* _GIVEN PASSAGE_:
::::::::

After the bombing, it took hours to clear the debris.
I was on the phone with my sister for two hours; we chatted about all sorts of nonsense.
Thankfully, the weather turned out to be a bit overcast, and therefore cooler than normal. It was perfect weather for sitting on the beach. In between overseeing the dogs, making sure that they didn't run off, and watching a group of fish jump for flies, I observed my children constructing all sorts of sandy projects using their buckets and spades. Whenever they would get too hot, they would fill up their buckets with water and dump it on eachother. At times this was good, but at other times a fight would ensue, and I would have to quickly step in as referee to keep the peace. Then everyone would settle down and get on with their projects. Nobody wanted to build sandcastles, so they carved long channels that forked towards the river instead. When these were ready, they would fill up their buckets with river water, run up to the top of the channel, and start the waterfall. They did this countless times, and didn't grow tired. Only occasionally would the work stop to the sound of," Hey, where's my bucket?" Everyone would look around, and invariably it would be found floating down the river. There would be a huge splash of bodies, and the thing would be retrieved. It would be handy to train the dogs to go after those floating buckets; mind you, it would be handy to have the dogs trained in any way at all! One of our dogs, Foxy, loves to swim and retrieve sticks from the water. Rosie, on the other hand, prefers to sniff around in the debris for mice and rabbits, one of which she almost caught. It was a great day! It was full of activity. By the time we came home, hosed everyone and everything down, and vacuumed out the car, I was exhausted. It was time to put my feet up and have a very needed cup of tea.

::::::::

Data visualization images
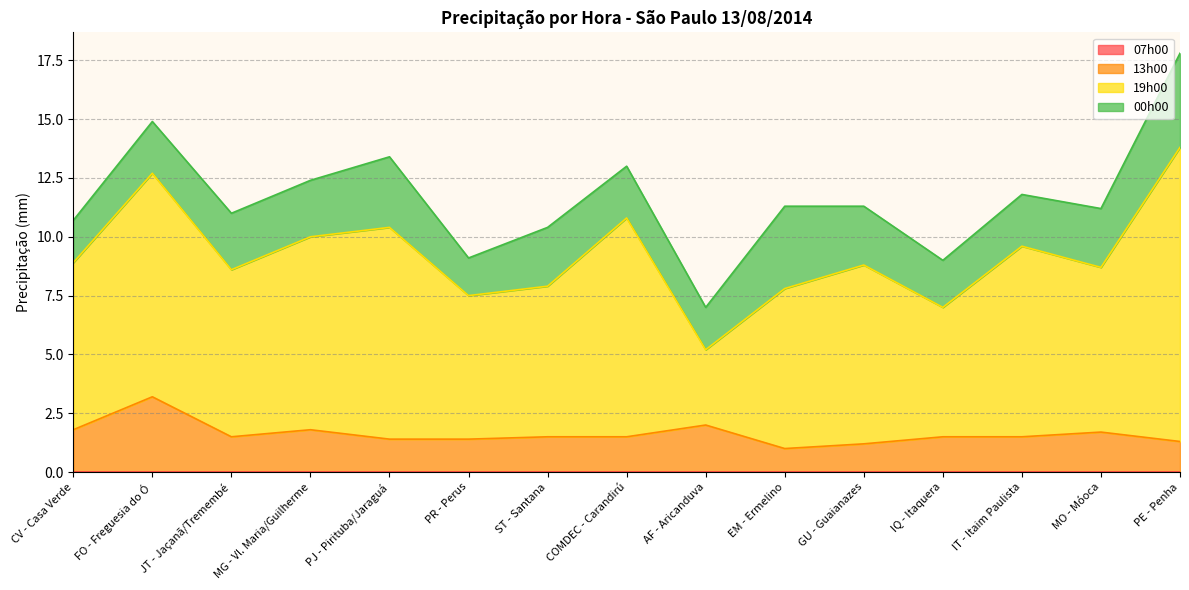

At which category is the sum across all series the highest?

PE - Penha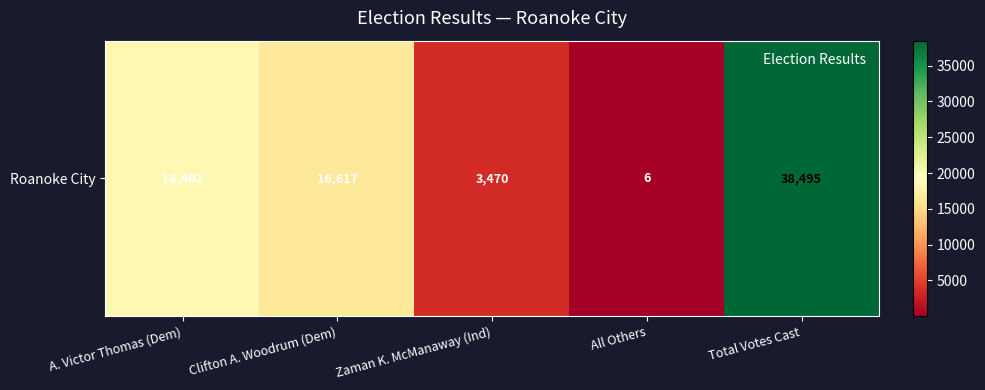

What is the maximum value shown in the chart?

38495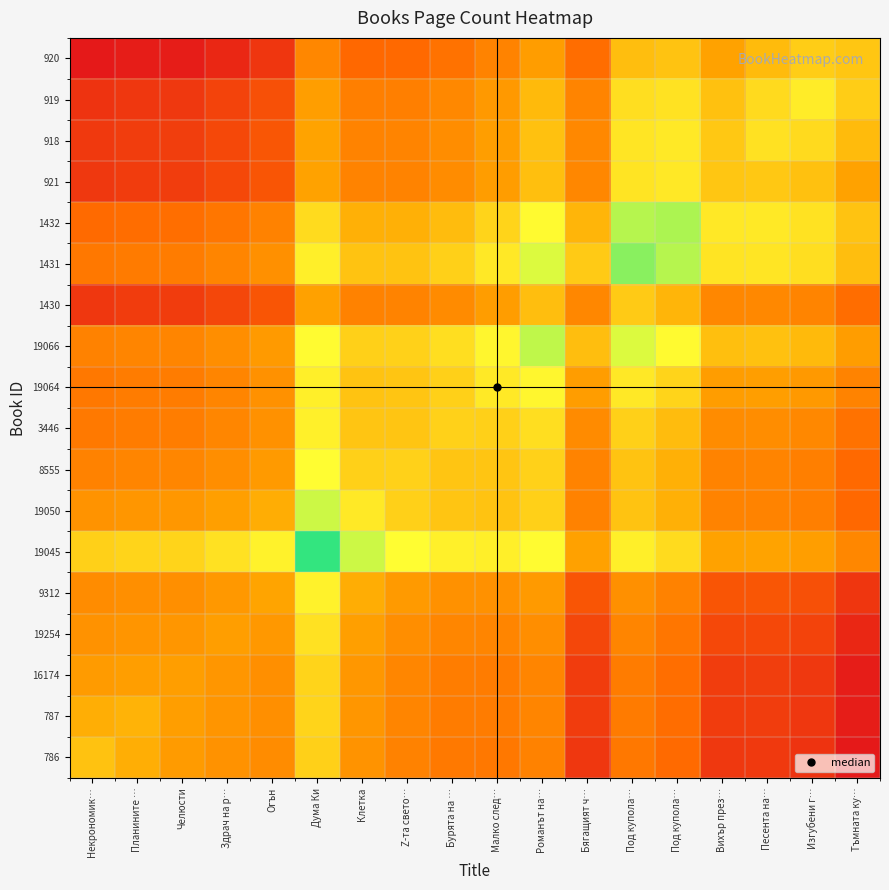

Count the number of data series in this chart.

18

::::::::

* _BRIEF 1_:
Answer these questions using the given passage, one answer per line, marked the same way:
(a) How long was the narrator on the phone with their sister?
(b) What did the children carve into the sand since nobody wanted to build sandcastles?
(c) Which dog loves to swim and retrieve sticks from the water?
* _BRIEF 2_:
For each statement, say yes or no according to the given passage, and quote the words that decide it:
(a) The weather at the beach was hotter than normal.
(b) Rosie caught a mouse while sniffing around in the debris.
(c) A missing bucket would invariably be found floating down the river.
* _BRIEF 3_: Resume the given passage after its final sentence, keeping the same voice.
You won't need the lines for any of this.

* _WRITTEN RESPONSE 1_:
(a) Two hours.
(b) Long channels that forked towards the river.
(c) Foxy.

* _WRITTEN RESPONSE 2_:
(a) No: "the weather turned out to be a bit overcast, and therefore cooler than normal."
(b) No: "Rosie, on the other hand, prefers to sniff around in the debris for mice and rabbits, one of which she almost caught."
(c) Yes: "Everyone would look around, and invariably it would be found floating down the river."

* _WRITTEN RESPONSE 3_:
Related vocabulary: to retrieve, overcast, to oversee, to ensure, to sniff.
I dropped my book in the river, but, thankfully, a nearby dog retrieved it.
Yesterday was sunny until the clouds moved in and it became quite overcast.
The teacher had to oversee the science project for safety reasons.
Please ensure that you shut the gates; I don't want the goats escaping again.
The bear sniffed the air; he could smell the dinner that the hunters were preparing.